» **Problem details**:
Your task is to return all the entries below exactly, with every picture omitted.

» **Records to process**:
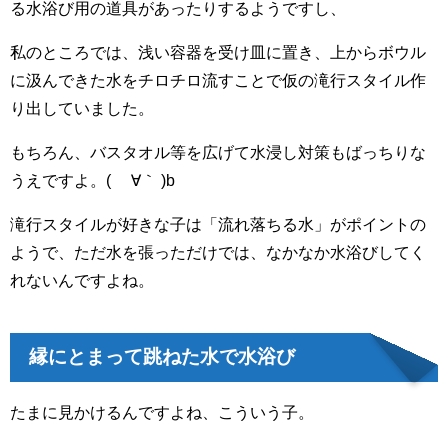
る水浴び用の道具があったりするようですし、
私のところでは、浅い容器を受け皿に置き、上からボウル
に汲んできた水をチロチロ流すことで仮の滝行スタイル作
り出していました。
もちろん、バスタオル等を広げて水浸し対策もばっちりな
うえですよ。( ´∀｀ )b
滝行スタイルが好きな子は「流れ落ちる水」がポイントの
ようで、ただ水を張っただけでは、なかなか水浴びしてく
れないんですよね。
縁にとまって跳ねた水で水浴び
たまに見かけるんですよね、こういう子。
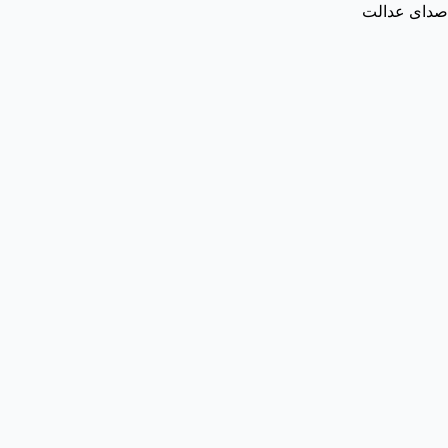
صدای عدالت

» **Task answer**:
る水浴び用の道具があったりするようですし、
私のところでは、浅い容器を受け皿に置き、上からボウル
に汲んできた水をチロチロ流すことで仮の滝行スタイル作
り出していました。
もちろん、バスタオル等を広げて水浸し対策もばっちりな
うえですよ。( ´∀｀ )b
滝行スタイルが好きな子は「流れ落ちる水」がポイントの
ようで、ただ水を張っただけでは、なかなか水浴びしてく
れないんですよね。
縁にとまって跳ねた水で水浴び
たまに見かけるんですよね、こういう子。
صدای عدالت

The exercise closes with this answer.